Activity - Return the full set of records, matching them character for character.

______________________________

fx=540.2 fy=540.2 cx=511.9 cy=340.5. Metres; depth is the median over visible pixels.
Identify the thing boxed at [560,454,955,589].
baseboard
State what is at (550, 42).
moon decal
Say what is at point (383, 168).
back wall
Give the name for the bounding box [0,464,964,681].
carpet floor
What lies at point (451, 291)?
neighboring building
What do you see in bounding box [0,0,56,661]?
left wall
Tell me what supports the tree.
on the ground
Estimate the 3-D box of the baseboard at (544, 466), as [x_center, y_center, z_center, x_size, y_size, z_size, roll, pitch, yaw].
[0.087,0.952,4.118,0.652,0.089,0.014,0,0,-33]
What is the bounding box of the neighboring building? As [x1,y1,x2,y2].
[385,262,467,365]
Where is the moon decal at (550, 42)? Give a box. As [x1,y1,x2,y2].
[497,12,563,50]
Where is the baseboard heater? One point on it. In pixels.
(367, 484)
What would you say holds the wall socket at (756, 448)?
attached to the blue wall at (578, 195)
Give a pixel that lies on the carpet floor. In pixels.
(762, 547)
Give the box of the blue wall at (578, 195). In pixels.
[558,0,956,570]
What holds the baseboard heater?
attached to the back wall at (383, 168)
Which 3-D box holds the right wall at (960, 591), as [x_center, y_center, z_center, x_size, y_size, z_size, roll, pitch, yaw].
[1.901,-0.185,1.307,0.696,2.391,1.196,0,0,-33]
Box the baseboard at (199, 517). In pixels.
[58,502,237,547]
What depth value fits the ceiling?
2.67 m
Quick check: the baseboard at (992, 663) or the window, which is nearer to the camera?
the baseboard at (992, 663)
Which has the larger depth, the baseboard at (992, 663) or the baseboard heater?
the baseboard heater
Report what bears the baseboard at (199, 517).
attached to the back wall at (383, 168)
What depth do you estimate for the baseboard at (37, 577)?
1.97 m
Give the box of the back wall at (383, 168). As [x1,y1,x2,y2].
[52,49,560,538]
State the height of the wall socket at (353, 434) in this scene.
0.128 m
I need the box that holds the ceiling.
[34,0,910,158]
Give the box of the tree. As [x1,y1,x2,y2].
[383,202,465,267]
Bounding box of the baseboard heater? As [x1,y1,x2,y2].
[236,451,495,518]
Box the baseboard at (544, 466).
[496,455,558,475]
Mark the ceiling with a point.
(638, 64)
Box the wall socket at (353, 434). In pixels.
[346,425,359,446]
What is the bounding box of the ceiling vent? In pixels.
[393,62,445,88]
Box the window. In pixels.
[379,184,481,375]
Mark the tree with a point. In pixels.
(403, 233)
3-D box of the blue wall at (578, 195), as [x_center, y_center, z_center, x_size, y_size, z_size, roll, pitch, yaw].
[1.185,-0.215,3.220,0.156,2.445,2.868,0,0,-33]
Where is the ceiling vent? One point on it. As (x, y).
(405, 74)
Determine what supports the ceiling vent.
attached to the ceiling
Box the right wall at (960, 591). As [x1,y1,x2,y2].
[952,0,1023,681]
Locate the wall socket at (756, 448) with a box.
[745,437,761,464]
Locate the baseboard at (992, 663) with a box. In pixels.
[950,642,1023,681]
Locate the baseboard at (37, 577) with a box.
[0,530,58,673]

______________________________

Answer -
fx=540.2 fy=540.2 cx=511.9 cy=340.5. Metres; depth is the median over visible pixels.
Identify the thing boxed at [560,454,955,589].
baseboard
State what is at (550, 42).
moon decal
Say what is at point (383, 168).
back wall
Give the name for the bounding box [0,464,964,681].
carpet floor
What lies at point (451, 291)?
neighboring building
What do you see in bounding box [0,0,56,661]?
left wall
Tell me what supports the tree.
on the ground
Estimate the 3-D box of the baseboard at (544, 466), as [x_center, y_center, z_center, x_size, y_size, z_size, roll, pitch, yaw].
[0.087,0.952,4.118,0.652,0.089,0.014,0,0,-33]
What is the bounding box of the neighboring building? As [x1,y1,x2,y2].
[385,262,467,365]
Where is the moon decal at (550, 42)? Give a box. As [x1,y1,x2,y2].
[497,12,563,50]
Where is the baseboard heater? One point on it. In pixels.
(367, 484)
What would you say holds the wall socket at (756, 448)?
attached to the blue wall at (578, 195)
Give a pixel that lies on the carpet floor. In pixels.
(762, 547)
Give the box of the blue wall at (578, 195). In pixels.
[558,0,956,570]
What holds the baseboard heater?
attached to the back wall at (383, 168)
Which 3-D box holds the right wall at (960, 591), as [x_center, y_center, z_center, x_size, y_size, z_size, roll, pitch, yaw].
[1.901,-0.185,1.307,0.696,2.391,1.196,0,0,-33]
Box the baseboard at (199, 517). In pixels.
[58,502,237,547]
What depth value fits the ceiling?
2.67 m
Quick check: the baseboard at (992, 663) or the window, which is nearer to the camera?
the baseboard at (992, 663)
Which has the larger depth, the baseboard at (992, 663) or the baseboard heater?
the baseboard heater
Report what bears the baseboard at (199, 517).
attached to the back wall at (383, 168)
What depth do you estimate for the baseboard at (37, 577)?
1.97 m
Give the box of the back wall at (383, 168). As [x1,y1,x2,y2].
[52,49,560,538]
State the height of the wall socket at (353, 434) in this scene.
0.128 m
I need the box that holds the ceiling.
[34,0,910,158]
Give the box of the tree. As [x1,y1,x2,y2].
[383,202,465,267]
Bounding box of the baseboard heater? As [x1,y1,x2,y2].
[236,451,495,518]
Box the baseboard at (544, 466).
[496,455,558,475]
Mark the ceiling with a point.
(638, 64)
Box the wall socket at (353, 434). In pixels.
[346,425,359,446]
What is the bounding box of the ceiling vent? In pixels.
[393,62,445,88]
Box the window. In pixels.
[379,184,481,375]
Mark the tree with a point. In pixels.
(403, 233)
3-D box of the blue wall at (578, 195), as [x_center, y_center, z_center, x_size, y_size, z_size, roll, pitch, yaw].
[1.185,-0.215,3.220,0.156,2.445,2.868,0,0,-33]
Where is the ceiling vent? One point on it. As (x, y).
(405, 74)
Determine what supports the ceiling vent.
attached to the ceiling
Box the right wall at (960, 591). As [x1,y1,x2,y2].
[952,0,1023,681]
Locate the wall socket at (756, 448) with a box.
[745,437,761,464]
Locate the baseboard at (992, 663) with a box. In pixels.
[950,642,1023,681]
Locate the baseboard at (37, 577) with a box.
[0,530,58,673]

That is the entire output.